(Exercise tasks)
1. List every length of time given in the Phoenix Mars Lander text.
2. Rename "hygrometer" as "humidity meter" in the records, from their first line through the line with "My reading: 24 %". Give back only those lines, with nothing else changed.

The Phoenix Mars Lander is being carried aboard an unmanned Delta rocket. This will be the first ever NASA mission that attempts to find water in another planet. The epic journey is scheduled to take 10 months to complete.

Peter Smith, the chief scientist for the mission and an astronomer from Arizona University, watched the spacecraft lift off and speed towards Mars, which was marked by a tiny red spot in the sky. He said it was a good omen that Mars was visible to the naked eye. With a touch of philosophy, he compared the Phoenix with a bloodhound getting the scent of its prey.

Six hours into the lift-off, the spacecraft had traveled 365,000 miles from Earth and settled into its cruising speed of 12,000 mile per hour. Everything on board seemed to be working fine. As the director of NASA’s Mars exploration program put it, the next stop for the Phoenix would be Mars.

The spacecraft is slated to land on Mars on May 25, 2008. However, given the 33% success rate of previous Mars missions, there seems to be an air of uncertainty surrounding the current one as well. If the Phoenix reaches the Martian surface, it will spend the next three months scooping up and analyzing soil and ice samples.

(Exercise inputs)
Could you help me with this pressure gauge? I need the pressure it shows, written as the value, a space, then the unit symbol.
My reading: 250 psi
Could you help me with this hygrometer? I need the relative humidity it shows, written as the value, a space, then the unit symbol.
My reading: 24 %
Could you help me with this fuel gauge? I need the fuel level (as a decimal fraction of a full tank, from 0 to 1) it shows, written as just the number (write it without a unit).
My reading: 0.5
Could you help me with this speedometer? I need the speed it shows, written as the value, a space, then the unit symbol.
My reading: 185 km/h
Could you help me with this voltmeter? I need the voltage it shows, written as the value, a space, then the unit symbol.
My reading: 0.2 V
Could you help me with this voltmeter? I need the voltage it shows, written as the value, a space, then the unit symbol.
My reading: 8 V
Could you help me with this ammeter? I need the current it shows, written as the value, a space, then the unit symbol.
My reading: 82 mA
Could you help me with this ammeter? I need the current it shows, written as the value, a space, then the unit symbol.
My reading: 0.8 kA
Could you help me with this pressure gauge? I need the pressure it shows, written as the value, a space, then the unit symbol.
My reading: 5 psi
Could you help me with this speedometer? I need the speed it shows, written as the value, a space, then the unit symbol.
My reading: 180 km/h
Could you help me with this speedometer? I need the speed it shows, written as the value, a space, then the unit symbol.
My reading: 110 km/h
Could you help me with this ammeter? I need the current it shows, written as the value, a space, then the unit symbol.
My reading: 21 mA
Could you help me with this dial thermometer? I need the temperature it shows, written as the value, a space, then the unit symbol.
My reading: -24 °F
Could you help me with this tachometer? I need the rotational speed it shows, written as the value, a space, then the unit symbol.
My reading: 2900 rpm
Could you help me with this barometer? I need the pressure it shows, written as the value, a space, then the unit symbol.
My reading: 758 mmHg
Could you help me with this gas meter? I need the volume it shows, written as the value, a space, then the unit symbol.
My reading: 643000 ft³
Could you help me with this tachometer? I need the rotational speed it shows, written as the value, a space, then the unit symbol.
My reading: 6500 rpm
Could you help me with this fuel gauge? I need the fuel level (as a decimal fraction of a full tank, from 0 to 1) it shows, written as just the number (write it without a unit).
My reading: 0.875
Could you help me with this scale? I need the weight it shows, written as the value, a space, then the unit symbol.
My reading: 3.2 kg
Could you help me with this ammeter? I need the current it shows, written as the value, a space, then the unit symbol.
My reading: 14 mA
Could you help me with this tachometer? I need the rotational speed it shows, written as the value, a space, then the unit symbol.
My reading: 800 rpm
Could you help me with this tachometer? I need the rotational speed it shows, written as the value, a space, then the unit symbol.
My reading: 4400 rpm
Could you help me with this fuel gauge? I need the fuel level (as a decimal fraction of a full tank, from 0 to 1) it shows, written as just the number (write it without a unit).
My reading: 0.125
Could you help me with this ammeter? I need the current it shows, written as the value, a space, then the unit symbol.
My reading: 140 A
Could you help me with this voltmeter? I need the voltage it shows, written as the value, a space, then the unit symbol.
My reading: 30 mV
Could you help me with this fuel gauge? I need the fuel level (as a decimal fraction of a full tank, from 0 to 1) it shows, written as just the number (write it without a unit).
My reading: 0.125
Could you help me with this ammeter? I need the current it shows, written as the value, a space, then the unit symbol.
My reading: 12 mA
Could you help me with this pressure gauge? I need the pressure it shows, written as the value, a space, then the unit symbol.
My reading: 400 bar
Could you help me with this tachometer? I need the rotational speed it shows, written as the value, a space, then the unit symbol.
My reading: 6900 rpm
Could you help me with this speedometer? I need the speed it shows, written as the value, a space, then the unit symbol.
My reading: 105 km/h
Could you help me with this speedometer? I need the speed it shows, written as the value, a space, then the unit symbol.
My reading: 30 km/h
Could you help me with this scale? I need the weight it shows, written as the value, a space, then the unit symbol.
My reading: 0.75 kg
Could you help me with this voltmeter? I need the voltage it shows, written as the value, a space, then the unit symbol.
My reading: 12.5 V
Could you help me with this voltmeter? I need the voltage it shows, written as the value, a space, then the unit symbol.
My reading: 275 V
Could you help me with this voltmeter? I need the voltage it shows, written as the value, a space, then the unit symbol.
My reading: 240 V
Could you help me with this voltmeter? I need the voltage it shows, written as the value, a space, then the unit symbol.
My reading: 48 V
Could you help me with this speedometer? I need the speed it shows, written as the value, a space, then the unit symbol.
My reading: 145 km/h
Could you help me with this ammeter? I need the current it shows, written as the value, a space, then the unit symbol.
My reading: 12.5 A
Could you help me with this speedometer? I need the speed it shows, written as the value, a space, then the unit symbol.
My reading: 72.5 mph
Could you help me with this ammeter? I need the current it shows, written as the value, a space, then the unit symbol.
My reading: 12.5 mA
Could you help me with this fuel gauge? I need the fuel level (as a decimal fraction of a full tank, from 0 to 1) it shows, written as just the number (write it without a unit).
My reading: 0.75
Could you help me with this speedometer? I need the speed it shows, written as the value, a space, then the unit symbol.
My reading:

(Task-by-task solutions)
1.
10 months
Six hours
three months

2.
Could you help me with this pressure gauge? I need the pressure it shows, written as the value, a space, then the unit symbol.
My reading: 250 psi
Could you help me with this humidity meter? I need the relative humidity it shows, written as the value, a space, then the unit symbol.
My reading: 24 %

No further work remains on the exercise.